Two Weapons Against Drift
1. Anchor Re-Coding
At the start of every coding session, re-code 5 items you’ve already coded — your anchor examples from Chapter 1. If your new codes match the originals, you’re consistent. If they don’t, stop and review your decision rules before continuing.
2. The Decision Log
Every time you encounter an ambiguous case, write it down in your coder_notes column. Don’t just pick a code and move on — document why you chose it. At the end of each session, review your log. If you see patterns (e.g., “I keep struggling with items that are partially sarcastic”), add a new decision rule to your codebook.
Batch Workflow
Code in focused batches rather than marathon sessions. Here’s a realistic workflow:
Before Each Session (5 minutes)
- Open your codebook — have it visible on screen or printed
- Re-code your 5 anchor examples
- Review any decision log entries from last session
During Each Session (45–60 minutes)
- Code 30–40 items per session (more than this and accuracy drops)

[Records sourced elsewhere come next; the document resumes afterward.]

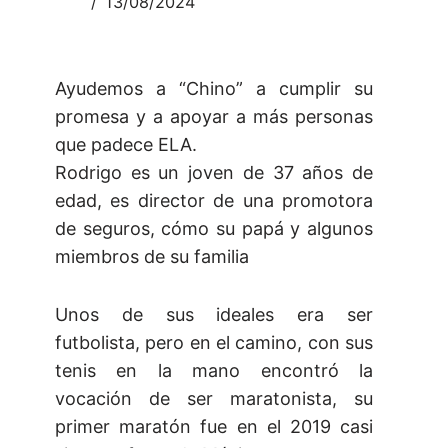
13/08/2024
Ayudemos a “Chino” a cumplir su
promesa y a apoyar a más personas
que padece ELA.
Rodrigo es un joven de 37 años de
edad, es director de una promotora
de seguros, cómo su papá y algunos
miembros de su familia
Unos de sus ideales era ser
futbolista, pero en el camino, con sus
tenis en la mano encontró la
vocación de ser maratonista, su
primer maratón fue en el 2019 casi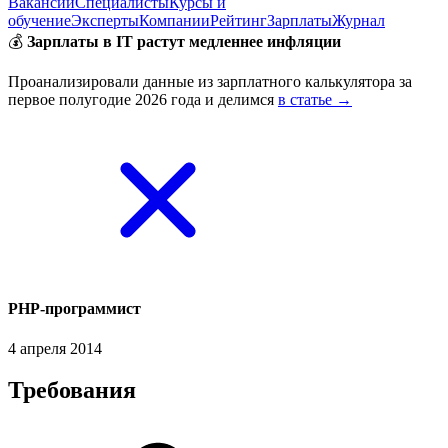
Вакансии
Специалисты
Курсы и
обучение
Эксперты
Компании
Рейтинг
Зарплаты
Журнал
💰
Зарплаты в IT растут медленнее инфляции
Проанализировали данные из зарплатного калькулятора за
первое полугодие 2026 года и делимся
в статье →
PHP-программист
4 апреля 2014
Требования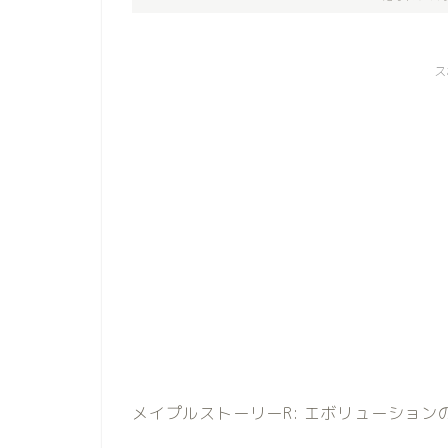
ス
メイプルストーリーR: エボリューション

- For each item: read/watch → assign codes → enter in spreadsheet → note anything ambiguous
- Save your spreadsheet after every 10 items
After Each Session (5 minutes)
- Review your decision log entries
- Update your codebook if you added any new rules
- Record your count: “Session 3 complete — items 61–95 coded”
Source-Specific Tips
Depending on your media source, you may need different retrieval strategies:
| Source | How to Access | What to Save |
|---|---|---|
| News articles (Nexis Uni) | Download in batches of 20–50; save as text or PDF | Headline, date, source, full text |
| Social media posts | Screenshot or use platform export tools | Post text, date, engagement counts, account name |
| YouTube/video | Watch and code in real-time; note timestamps | Title, channel, date, duration, view count |
| Podcasts/audio | Listen and code; use timestamps for reference | Episode title, date, duration, key segments |
Always keep the original source material accessible. You may need to go back and re-check a coding decision. For news articles, save the PDFs or text files. For social media, save screenshots. For video/audio, note the URL and timestamp.
Timeline Planning
You need your data collection complete before the R assignments begin. Let’s calculate your timeline:
| Your Number | Value |
|---|---|
| Total target sample size | ______ |
| Items coded so far (from pilot) | ______ |
| Items remaining | ______ |
| Sessions needed (remaining ÷ 35) | ______ |
| Sessions per day you can realistically do | ______ |
| Days needed | ______ |
| Target completion date | ______ (aim for Friday, April 3) |
Your Data Wrangling [R] assignment is due April 10. You need a completed, clean dataset in CSV format before you can start that assignment. Working backward: finish coding by April 3, spend April 4–5 cleaning and checking your spreadsheet, and start the R assignment on April 6.
Quality Self-Check
Before you move to R, run through this checklist on your completed spreadsheet:
How to Export as CSV
- Excel: File → Save As → choose “CSV (Comma delimited)” from the format dropdown
- Google Sheets: File → Download → Comma Separated Values (.csv)
Name your file descriptively: my_coding_data_raw.csv (the “raw” reminds you this is pre-cleaning).
Try It Yourself
Calculate your personal data collection timeline using the table above. Is your target realistic? If not, what can you adjust — batch size, sessions per day, or sample size (consult your professor before reducing sample size)?
Open your coding spreadsheet and run the quality self-check. Fix any issues you find now, before you import to R.
The CSV file you produce at the end of this chapter is the input for everything that follows. Chapters 4–6 will teach you R using the class music dataset, but you’ll apply those same techniques to your own CSV for the final portfolio. A clean dataset here means smooth analysis later. A messy dataset means debugging headaches in R.